Le compte d’épargne libre d’impôt ne fait pas que des adeptes et des heureux. Certains montent littéralement aux barricades en déclarant que c’est là un « outil de détournement fiscal pour les riches« .
« Comment ne pas voir que ce produit financier ne fera que contribuer davantage aux inégalités sociales en permettant aux familles riches d’en retirer des gains substantiels, alors que les familles à revenu moyen et faible continueront de payer normalement leurs impôts ? C’est sans parler de l’impact prévisible sur la qualité des programmes sociaux et des services publics. »
Il faut quand même pas exagérer, on parle de 5000$ par an. Pas de 500 000$. L’auteur de ce texte, Dan Furukawa Marques, oublie deux détails majeurs: l’existence des paradis fiscaux et la double taxation.
Le CÉLI ne donne pas de déduction! C’est de l’argent APRÈS impôt. Taxer des sommes qui ont déjà fait l’objet de cotisation est aussi incongru que de taxer une taxe (comme le font certaines taxes de vente provinciales). C’est en raison de nombreux abus fiscaux que certains décident de se tourner vers les Caïmans ou les Bahamas. Regardons du côté de l’Europe, la taxation à l’excès a provoqué une fuite des capitaux sans précédant vers les havres fiscaux.
Enfin, l’argent qui ressort du CELI pour l’achat d’une voiture, d’une maison et autres biens de consommation… va déclencher automatiquement de nouvelles taxes de ventes… On veut bien voir notre épargne se faire taxer deux fois… mais pas TROIS!


Au plan technique, tous ces arguments tiennent rigoureusement la route.
Ça donne à penser…
Un “outil de détournement fiscal pour les riches“ pour $5000 par an ?

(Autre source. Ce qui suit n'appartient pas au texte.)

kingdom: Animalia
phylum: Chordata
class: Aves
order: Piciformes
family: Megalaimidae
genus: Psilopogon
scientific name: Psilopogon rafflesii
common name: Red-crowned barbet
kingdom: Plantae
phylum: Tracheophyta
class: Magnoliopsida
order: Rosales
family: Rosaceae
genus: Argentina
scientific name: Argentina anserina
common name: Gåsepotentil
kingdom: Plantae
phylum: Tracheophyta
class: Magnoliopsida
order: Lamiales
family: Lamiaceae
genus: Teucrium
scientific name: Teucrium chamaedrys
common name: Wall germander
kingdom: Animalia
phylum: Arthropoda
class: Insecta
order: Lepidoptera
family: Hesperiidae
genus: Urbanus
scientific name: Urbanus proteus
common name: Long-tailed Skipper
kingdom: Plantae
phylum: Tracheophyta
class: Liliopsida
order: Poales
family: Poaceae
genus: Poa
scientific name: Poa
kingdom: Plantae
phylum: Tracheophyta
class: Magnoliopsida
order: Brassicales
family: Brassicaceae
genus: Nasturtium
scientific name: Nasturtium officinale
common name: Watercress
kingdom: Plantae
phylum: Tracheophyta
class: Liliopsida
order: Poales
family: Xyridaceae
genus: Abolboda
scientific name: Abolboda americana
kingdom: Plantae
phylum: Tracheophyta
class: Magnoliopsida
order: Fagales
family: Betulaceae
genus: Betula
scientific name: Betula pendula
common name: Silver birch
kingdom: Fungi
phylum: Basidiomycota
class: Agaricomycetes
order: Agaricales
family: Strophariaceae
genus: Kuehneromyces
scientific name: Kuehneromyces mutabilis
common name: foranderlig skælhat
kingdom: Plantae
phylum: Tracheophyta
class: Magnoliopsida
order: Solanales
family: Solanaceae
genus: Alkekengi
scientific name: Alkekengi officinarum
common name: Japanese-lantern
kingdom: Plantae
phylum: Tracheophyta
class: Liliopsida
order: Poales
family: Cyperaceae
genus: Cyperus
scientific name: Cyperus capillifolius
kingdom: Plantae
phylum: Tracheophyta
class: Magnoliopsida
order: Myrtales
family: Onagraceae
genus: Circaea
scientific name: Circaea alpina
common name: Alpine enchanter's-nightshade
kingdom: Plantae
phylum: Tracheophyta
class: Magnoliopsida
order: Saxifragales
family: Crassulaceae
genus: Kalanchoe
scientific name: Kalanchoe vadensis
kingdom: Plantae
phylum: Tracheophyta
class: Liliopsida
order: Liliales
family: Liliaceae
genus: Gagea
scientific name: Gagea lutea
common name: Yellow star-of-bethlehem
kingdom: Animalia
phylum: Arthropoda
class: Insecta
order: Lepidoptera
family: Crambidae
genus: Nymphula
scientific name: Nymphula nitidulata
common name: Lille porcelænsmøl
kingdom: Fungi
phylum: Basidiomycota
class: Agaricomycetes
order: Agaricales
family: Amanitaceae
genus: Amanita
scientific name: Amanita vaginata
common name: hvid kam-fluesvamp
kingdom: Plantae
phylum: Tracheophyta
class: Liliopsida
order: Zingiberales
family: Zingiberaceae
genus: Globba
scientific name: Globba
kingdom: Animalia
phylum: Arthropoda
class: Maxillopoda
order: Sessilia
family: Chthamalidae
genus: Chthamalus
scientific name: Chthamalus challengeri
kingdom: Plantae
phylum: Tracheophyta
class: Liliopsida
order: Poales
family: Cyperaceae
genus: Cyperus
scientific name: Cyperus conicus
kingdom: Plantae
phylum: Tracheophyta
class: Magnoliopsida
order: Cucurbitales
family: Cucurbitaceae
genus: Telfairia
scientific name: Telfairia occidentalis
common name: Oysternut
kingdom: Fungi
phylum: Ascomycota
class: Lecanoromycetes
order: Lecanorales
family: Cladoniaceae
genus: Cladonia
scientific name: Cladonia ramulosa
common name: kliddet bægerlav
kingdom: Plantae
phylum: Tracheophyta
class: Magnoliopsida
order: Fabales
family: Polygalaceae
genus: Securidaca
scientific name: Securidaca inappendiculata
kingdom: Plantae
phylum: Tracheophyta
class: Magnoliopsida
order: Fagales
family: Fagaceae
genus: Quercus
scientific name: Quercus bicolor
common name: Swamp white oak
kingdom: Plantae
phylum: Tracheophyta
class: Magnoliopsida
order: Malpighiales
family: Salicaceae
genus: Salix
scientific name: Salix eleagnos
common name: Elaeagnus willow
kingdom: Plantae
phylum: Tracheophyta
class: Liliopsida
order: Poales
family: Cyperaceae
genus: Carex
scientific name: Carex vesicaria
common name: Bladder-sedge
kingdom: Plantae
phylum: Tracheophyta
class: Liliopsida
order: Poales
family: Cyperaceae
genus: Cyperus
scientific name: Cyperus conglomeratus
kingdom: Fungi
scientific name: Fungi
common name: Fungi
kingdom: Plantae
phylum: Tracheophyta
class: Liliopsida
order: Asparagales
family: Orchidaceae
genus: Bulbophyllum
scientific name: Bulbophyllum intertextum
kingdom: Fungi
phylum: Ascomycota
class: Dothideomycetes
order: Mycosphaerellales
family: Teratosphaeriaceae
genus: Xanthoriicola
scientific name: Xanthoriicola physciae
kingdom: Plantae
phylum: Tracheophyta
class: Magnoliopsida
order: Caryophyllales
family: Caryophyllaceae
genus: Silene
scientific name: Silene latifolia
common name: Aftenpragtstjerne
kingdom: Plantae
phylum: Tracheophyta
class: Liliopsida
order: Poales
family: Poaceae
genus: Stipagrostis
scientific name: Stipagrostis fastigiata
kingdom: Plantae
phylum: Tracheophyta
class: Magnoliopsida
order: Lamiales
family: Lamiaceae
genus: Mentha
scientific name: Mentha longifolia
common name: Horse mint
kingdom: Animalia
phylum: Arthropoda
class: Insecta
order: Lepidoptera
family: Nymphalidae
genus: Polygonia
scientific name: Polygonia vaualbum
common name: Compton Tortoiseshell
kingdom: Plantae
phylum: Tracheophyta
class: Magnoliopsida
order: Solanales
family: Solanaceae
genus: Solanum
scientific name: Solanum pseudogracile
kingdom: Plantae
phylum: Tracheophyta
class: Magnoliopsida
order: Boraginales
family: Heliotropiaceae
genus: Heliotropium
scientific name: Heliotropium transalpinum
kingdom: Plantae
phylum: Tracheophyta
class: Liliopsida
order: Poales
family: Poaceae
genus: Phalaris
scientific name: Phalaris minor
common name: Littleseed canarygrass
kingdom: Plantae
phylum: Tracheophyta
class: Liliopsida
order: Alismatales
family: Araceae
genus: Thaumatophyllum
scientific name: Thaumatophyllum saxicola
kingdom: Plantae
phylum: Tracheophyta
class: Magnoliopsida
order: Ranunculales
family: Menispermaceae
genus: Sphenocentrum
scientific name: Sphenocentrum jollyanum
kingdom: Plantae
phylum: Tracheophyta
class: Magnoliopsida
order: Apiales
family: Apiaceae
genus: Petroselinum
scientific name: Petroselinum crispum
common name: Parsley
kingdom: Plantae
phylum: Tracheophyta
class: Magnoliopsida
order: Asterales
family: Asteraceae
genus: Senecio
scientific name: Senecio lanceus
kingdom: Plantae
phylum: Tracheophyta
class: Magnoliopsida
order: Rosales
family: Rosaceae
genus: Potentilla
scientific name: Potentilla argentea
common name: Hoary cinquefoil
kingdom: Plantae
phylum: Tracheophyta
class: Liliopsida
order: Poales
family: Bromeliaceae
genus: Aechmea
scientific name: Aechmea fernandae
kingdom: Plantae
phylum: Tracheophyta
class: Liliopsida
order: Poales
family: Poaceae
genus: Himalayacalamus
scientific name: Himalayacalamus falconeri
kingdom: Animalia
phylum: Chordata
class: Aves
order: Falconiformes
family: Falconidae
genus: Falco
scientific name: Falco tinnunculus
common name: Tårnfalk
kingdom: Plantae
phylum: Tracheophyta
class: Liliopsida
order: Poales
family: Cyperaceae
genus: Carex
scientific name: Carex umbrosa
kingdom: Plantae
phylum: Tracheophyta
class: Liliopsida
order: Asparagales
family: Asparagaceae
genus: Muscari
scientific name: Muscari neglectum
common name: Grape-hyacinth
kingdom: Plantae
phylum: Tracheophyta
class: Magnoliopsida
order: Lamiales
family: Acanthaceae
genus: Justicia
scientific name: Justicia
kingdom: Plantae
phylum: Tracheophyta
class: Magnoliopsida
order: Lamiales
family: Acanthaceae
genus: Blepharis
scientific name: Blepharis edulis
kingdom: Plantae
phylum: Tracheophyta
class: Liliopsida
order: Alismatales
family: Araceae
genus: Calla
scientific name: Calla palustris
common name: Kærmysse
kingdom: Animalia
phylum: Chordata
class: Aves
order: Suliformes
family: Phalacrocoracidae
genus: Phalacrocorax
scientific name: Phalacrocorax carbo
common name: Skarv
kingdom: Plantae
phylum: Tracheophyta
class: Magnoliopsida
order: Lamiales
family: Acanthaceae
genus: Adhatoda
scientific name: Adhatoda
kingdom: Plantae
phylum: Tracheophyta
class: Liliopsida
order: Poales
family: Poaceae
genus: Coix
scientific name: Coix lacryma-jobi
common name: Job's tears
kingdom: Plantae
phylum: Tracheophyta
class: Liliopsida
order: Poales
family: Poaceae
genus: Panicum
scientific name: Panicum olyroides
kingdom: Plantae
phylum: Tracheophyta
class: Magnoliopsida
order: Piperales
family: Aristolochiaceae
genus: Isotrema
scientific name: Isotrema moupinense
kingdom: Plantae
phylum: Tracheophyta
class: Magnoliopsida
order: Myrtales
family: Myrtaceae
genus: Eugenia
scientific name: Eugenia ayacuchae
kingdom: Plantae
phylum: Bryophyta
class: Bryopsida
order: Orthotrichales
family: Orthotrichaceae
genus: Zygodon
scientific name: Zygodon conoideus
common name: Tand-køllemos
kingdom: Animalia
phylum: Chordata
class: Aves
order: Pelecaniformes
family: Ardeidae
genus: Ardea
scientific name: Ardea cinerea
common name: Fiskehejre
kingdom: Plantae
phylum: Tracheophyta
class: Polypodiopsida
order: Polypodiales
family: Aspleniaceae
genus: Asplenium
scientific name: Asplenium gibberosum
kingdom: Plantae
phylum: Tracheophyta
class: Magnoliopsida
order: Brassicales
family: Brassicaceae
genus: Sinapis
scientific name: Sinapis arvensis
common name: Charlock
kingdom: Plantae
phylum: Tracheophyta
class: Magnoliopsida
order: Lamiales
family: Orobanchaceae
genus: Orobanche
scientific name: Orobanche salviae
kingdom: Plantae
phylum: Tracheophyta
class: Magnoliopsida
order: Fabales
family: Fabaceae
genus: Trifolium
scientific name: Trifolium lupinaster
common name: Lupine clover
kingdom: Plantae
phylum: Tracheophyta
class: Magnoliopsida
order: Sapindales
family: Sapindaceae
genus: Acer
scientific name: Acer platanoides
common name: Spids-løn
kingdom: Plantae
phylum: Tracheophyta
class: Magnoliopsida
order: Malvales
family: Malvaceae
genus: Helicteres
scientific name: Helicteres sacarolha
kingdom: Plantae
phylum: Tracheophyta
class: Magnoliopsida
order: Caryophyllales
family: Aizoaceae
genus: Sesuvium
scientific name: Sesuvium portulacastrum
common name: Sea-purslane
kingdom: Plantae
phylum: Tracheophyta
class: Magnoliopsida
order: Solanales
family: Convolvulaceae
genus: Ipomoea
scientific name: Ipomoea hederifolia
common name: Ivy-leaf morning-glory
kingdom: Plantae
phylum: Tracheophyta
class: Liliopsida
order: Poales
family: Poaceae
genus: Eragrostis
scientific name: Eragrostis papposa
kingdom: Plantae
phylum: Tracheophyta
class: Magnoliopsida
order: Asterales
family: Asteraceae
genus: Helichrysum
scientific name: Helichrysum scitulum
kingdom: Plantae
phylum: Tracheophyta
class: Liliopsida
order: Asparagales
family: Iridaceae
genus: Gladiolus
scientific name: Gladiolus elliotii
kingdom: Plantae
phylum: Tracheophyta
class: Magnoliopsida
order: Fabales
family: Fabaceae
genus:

Alors si, quand on fait l’effort d’economiser $13 par jour on est qualifié de riche, alors il y a beacoup de riches en devenir…
En fait, cet article de Canoë indique que le salaire moyen d’un Québécois, en 2006, était de 35,781$.
L’achat d’un CELI de 5k$ représenterait un peu moins de 15% de son salaire annuel, ce qui est significatif.
Si ce salarié n’a qu’un nombre minimal de responsabilité, il peut sans doute y arriver mais dès qu’il a une famille (ou une pension alimentaire) à entretenir, ce 15% va être utilisé pour les « dépenses courantes ».
Ainsi, ce sont les classes moyennes élevées, riches et ultra-riches qui peuvent systématiquement recourir au CELI, d’où la logique voulant que cette mesure s’adresse d’abord aux riches.